Пороздернули оны полотно белое,
Насыпали-то пшену да белоярову
Своим добрым коням богатырскиим,
Да берет-то дани он под пазушку,
А двенадцать лебедей, двенадцать креченей,
Да еще он бёрет грамоту повинную;
Брали они мисы чиста серебра,
Ай другия мисы брали с красным золотом,
Третьи мисы они брали скатна жемчугу,
И пошли оны в полаты белокаменны,
Заходили во полату белокаменну,
Да й пошли-то во столовую во горенку.
Молодой Васильюшко Казимиров
На пяту он идет, двери поразмахиват,
То они как господу-то богу помолилися,
Оны крест-от клали по писаному,
Да й вели поклоны по ученому,
На вси на три на четыре на сторонушки да низко
кланялись,
Самому-то королю в особину,
Еще всим его князьям да подколенныим.
Стал король у добрыих у молодцев выспрашивать:
— Вы откулешни дородни добры молодци?
Еще как-то молодцев вас именём зовут,
Звеличают молодцев вас по отечеству?
Говорили молодцы да таковы слова:
— Есте мы со матушки святой Руси
Да й от славного от князя от Владымира,
Привезли как к тбби дани за двенадцать год,
За двенадцать год да с половиною.
Полагать ли стали даней-тых на зблот стол,
Положили-то двенадцать лебедей, двенадцать креченей,
Положили первы мисы чиста серебра,
Ай другия мисы красна золота,
Третьи мисы полагали скатна жемчуга,
Положили грамоту повинную.
Ай король-от Ботиян да Ботиянович
ён садил-то их за столик за дубовый
Да й за тыя ли скамеечки окольнии,
То он не ествушкой кормил их да сахарнею
Да й не питьицем поил их да медвяныим,
Да он стал у добрых молодцев выспрашивать:
—*Ай же вы удаленьки дородни добры молодци!
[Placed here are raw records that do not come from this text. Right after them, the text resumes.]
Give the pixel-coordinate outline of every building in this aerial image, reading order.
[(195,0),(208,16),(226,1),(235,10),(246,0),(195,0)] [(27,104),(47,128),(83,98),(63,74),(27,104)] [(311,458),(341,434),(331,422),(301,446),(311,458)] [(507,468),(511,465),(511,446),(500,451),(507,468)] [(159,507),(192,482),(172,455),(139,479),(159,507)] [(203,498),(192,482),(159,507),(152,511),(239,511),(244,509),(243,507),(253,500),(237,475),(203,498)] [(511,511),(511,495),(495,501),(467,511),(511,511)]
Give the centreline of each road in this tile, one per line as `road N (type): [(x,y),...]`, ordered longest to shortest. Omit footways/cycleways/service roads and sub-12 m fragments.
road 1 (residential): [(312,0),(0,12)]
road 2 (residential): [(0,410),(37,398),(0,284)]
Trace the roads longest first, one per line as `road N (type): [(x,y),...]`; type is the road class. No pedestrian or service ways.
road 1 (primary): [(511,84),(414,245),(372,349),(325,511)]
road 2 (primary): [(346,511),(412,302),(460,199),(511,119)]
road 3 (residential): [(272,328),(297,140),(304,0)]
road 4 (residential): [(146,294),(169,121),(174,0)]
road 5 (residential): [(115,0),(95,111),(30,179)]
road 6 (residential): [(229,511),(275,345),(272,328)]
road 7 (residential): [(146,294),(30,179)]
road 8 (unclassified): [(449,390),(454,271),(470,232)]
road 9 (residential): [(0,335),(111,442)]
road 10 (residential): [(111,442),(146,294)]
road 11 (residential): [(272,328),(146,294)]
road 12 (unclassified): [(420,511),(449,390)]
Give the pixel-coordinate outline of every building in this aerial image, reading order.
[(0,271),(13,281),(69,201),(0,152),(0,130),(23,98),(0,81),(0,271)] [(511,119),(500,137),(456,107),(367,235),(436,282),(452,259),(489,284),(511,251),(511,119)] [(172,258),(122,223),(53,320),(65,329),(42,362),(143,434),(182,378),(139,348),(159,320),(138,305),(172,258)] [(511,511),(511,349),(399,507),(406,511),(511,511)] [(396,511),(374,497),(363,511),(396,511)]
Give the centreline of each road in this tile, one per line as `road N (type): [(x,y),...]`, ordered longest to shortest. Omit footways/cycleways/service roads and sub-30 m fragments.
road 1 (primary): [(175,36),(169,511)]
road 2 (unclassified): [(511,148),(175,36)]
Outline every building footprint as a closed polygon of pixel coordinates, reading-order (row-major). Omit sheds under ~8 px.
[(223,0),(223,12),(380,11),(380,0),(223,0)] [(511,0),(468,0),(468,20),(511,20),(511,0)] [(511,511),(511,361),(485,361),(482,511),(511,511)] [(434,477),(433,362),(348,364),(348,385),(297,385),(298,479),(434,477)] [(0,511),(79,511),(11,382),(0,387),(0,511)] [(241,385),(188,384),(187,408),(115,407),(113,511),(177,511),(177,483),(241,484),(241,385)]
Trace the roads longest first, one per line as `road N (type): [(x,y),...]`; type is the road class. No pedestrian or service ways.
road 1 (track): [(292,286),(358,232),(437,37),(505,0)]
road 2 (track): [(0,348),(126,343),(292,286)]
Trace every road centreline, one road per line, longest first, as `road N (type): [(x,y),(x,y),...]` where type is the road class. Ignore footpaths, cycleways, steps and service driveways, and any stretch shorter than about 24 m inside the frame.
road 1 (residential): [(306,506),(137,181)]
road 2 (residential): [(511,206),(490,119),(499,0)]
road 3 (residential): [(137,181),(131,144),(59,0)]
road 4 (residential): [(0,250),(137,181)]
Еще есть ли-то на вашей на святой Руси
Да у славного у князя Владымира,
У них есть ли та игра да и картежная,
А играют ли они да в шашки-шахматы
Да й во славны во велёи во немецкий?
А’ще кто из вас горазд сыграть во шашки-ты
во шахматы,
Да во славны во велеи в немецкий?
Говорил ему молоденькой Васильюшко Казимиров;
— Ай же славный король земли литовския!
У меня все игроки дома оставлены,
Только есте у меня надеюшка
То на спаса на пречисту богородицу,
Да на своего на братца на крестоваго,
На молбдаго Добрынюшку Микитинца.
Приносили к ним-то доску эту шашецну;
Как сыграли в первый раз да в игру шашечну,

Молодой Добрынюшка Микитинец
ён со тою со великой со горячности
Просмотрел один да ступень шашечной,
Обыграл его король да ведь литовский
Ботиян да Ботияновец,
И он повыиграл у молода Добрынюшки добра коня,
Ай добра коня он богатырскаго.
Ай под другую игру они залоги-то покладали,
Ай король-от полагает он великую бессчетну золоту
казну,
А и молодой Добрынюшка Микитинец
Положил залогом свою буйную головушку.
Как сыграли-то они да еще другой раз,
Молодой Добрынюшка Микитинец
Тут он короля да и пообыграл.
Еще третей раз сыграли игру шашечну.
Говорил-то ведь король-то Ботиян да Ботияновец:
— Ай же славный богатыри вы святорусьскии!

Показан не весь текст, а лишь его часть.